City Council members have decided to let someone else set their salaries and those of other elected city officials from now on.
The council agreed to form a seven-member salary commission that will set the salaries of council members, the mayor and the municipal court judge during its meeting Monday, July 11.
The commission will get 180 days, starting in 2017, to review and set salaries for elected officials. Every four years after that, another commission will be appointed to do the same work.
Until Monday’s 6-1 vote – council member April Barker opposed because she wanted to wait until January 2017, when the status of the budget would be clearer – the members had set their own salaries and the policies that guided how the mayor and judge were compensated.
Starting Jan. 1, 2013, council members’ salaries were based on $1,893 a month, with a 3 percent increase each year, which means this year the members should get about $2,069 a month.

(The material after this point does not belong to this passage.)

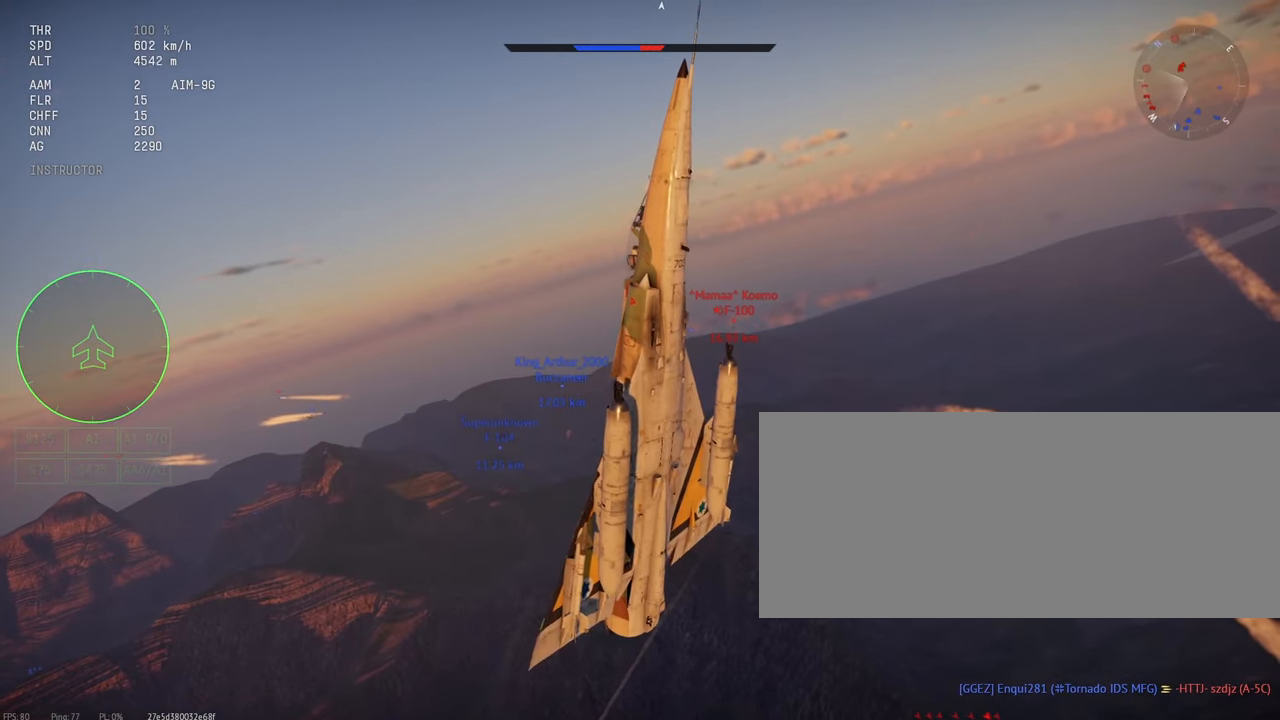
{"keys": ["c", "s"], "mouse": [], "events": [[367, "a", "down"], [450, "a", "up"]]}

Under a separate policy in city code, the mayor is to be paid 5 percent more than the highest salary level of a department head, with provisions for annual increases. The judge’s salary has been based on a 2002 portion of city code.
All three of those policies would be superseded by the work of the salary commission.
I too don’t want to be the person deciding what my salary should be.
Pinky Vargas, Bellingham City Council member
“I wanted to highlight to council members that it takes away the ability for council to set policy for how you want salaries to be determined,” Mayor Kelli Linville said during afternoon discussion of the topic.
Council member Gene Knutson said the council set its own salary back in the late ’90s, and “it doesn’t look good when we do this ourselves.”
Other members said creating the commission would create fairness and equity in the process.
“I too don’t want to be the person deciding what my salary should be,” said council member Pinky Vargas.